3. Run DEMETER with the hyperparameters (G.S, alpha.beta.gamma,
   max.num.iter -- the values below are those chosen based running 
   the hyperparameter search on the achilles 2.19.2 and achilles 2.4.6 
   datasets) chosen based on which lead to the best VSE (validation 
   squared error)

example:
  ./eval-demeter-final --full.data.file=test/reformatted.Rdata \
      --dest.dir=test/final --learning.rate=0.005 --randseed=1 \
      --G.S=4e-5 --alpha.beta.gamma=0.9 --max.num.iter=10

-------------------------------------------------------------------------

The above were walking through the steps using the tiny (artificial) test 
data in test/testdata.  However, the steps are basically the same to
reproduce the DEMETER 2.20.2 dataset based on the real Achilles data.

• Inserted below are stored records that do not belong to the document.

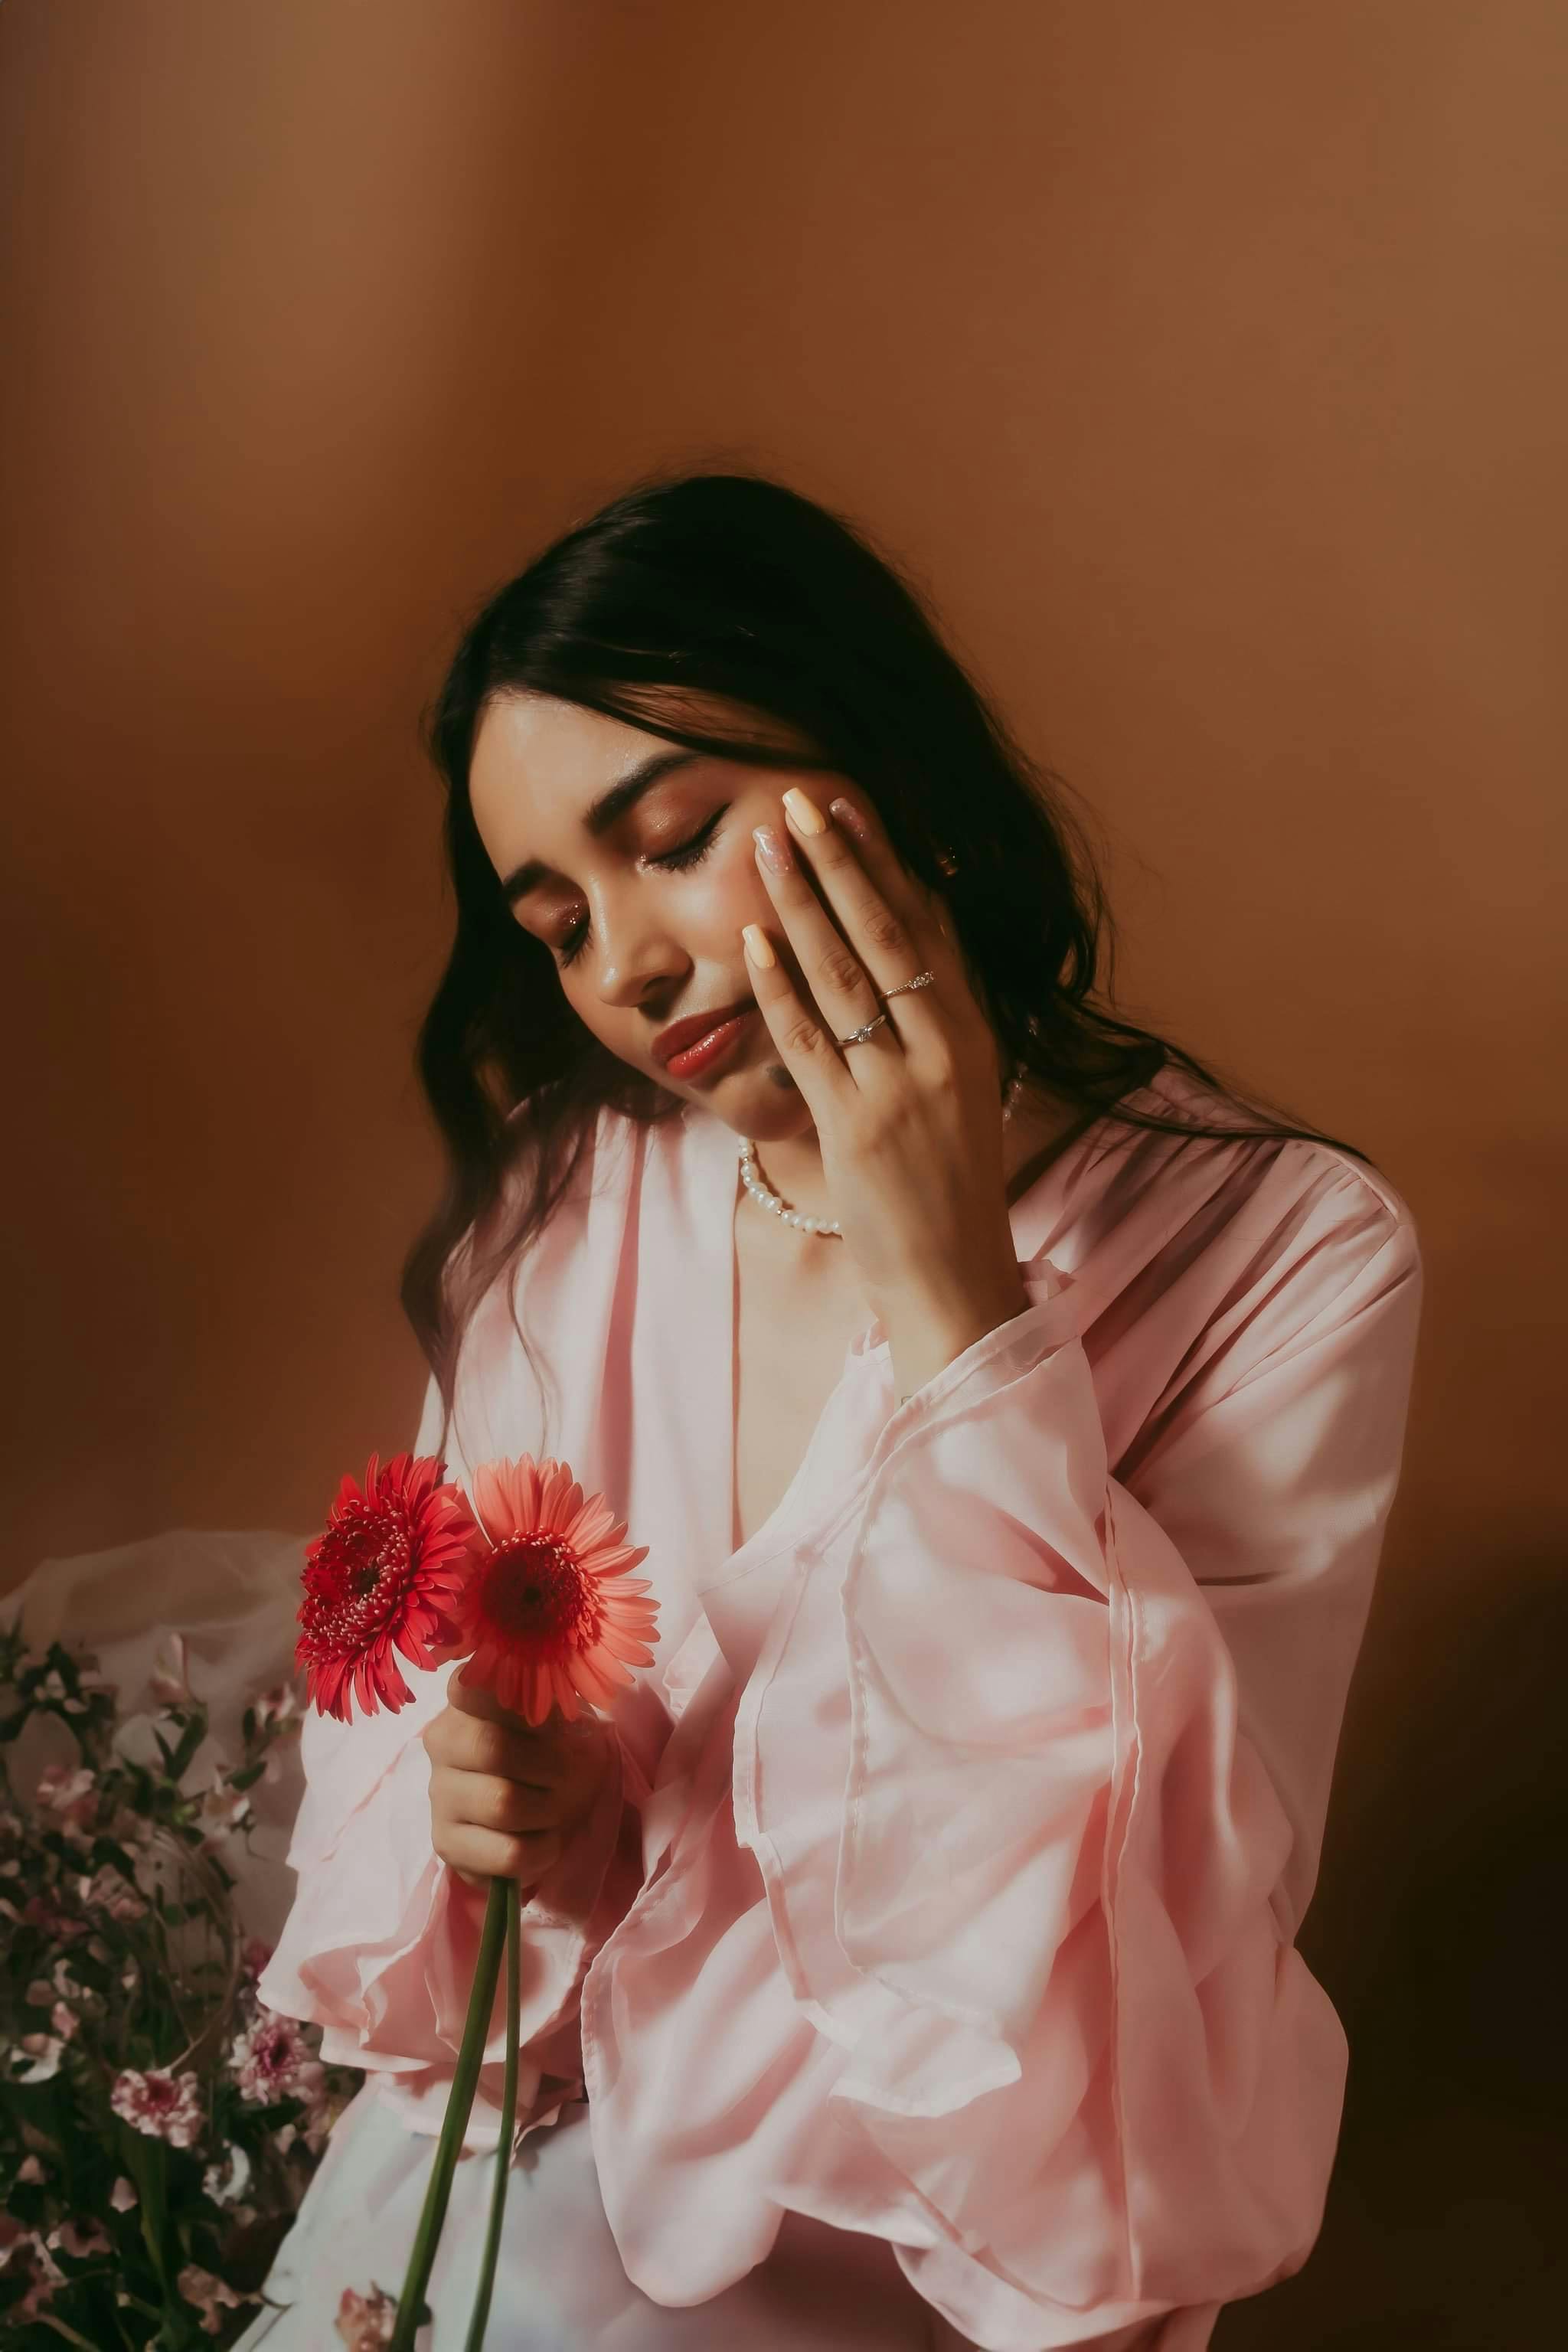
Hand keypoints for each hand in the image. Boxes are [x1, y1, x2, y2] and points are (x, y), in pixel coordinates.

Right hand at [422, 1663, 616, 1892]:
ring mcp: (439, 1795)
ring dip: (550, 1809)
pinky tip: (547, 1840)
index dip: (524, 1705)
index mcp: (466, 1698)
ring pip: (502, 1803)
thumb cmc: (555, 1749)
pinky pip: (507, 1852)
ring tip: (560, 1807)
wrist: (548, 1805)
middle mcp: (442, 1741)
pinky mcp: (446, 1844)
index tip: (559, 1720)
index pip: (476, 1687)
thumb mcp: (560, 1715)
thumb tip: (557, 1711)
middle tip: (573, 1774)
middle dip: (552, 1765)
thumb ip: (552, 1704)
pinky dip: (543, 1849)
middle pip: (494, 1748)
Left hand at [743, 785, 1027, 1370]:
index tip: (854, 810)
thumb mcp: (963, 1093)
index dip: (889, 865)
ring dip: (801, 903)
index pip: (930, 930)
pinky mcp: (856, 1126)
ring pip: (843, 974)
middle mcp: (944, 1050)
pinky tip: (753, 939)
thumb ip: (938, 1026)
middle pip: (887, 935)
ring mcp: (900, 1087)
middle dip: (841, 862)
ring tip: (767, 844)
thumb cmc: (951, 1191)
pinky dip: (779, 986)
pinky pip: (810, 1040)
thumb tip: (908, 961)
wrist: (955, 1280)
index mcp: (974, 1036)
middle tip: (802, 800)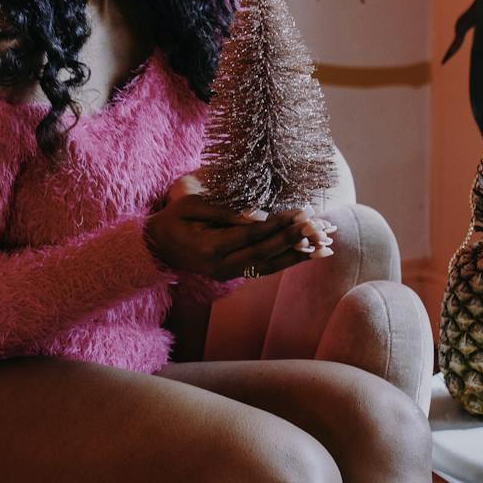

1. Make a "data" directory and download the v2.4.6 and v2.19.2 datasets to that
directory.   Also, download supplemental table 1, which contains the
"SampleInfo" sheet, and save as a csv named "data/sampleinfo.csv"

2. Run the preprocessing:

  ./preprocess-gcts data/reformatted.Rdata data/sampleinfo.csv data/Achilles_v2.4.6.rnai.gct,data/achilles-v2-19-2-mapped-rnai_v1-data.gct

3. Run the process of selecting hyperparameters

  ./sample-hyperparams --output.file=data/hyperparameter-samples.csv
 
  # Generate commands to run eval-demeter on each hyperparameter.  
  mkdir data/hpsearch
  ./run-eval-for-each data/reformatted.Rdata data/hyperparameter-samples.csv \
     data/hpsearch/out > data/hyperparams-eval.sh
  sh data/hyperparams-eval.sh
  ./merge-eval-outputs data/hpsearch data/hpsearch-merged.rds

4. After reviewing performance of various hyperparameters, we chose G.S=4e-5 alpha.beta.gamma=0.9 max.num.iter=250

  ./eval-demeter-final --full.data.file=data/reformatted.Rdata \
      --dest.dir=data/final --learning.rate=0.005 --randseed=1 \
      --G.S=4e-5 --alpha.beta.gamma=0.9 --max.num.iter=250

once complete, the file data/final/ExpandedGeneZSolsCleaned.csv will contain
the final z-scored gene solutions reported as v2.20.2.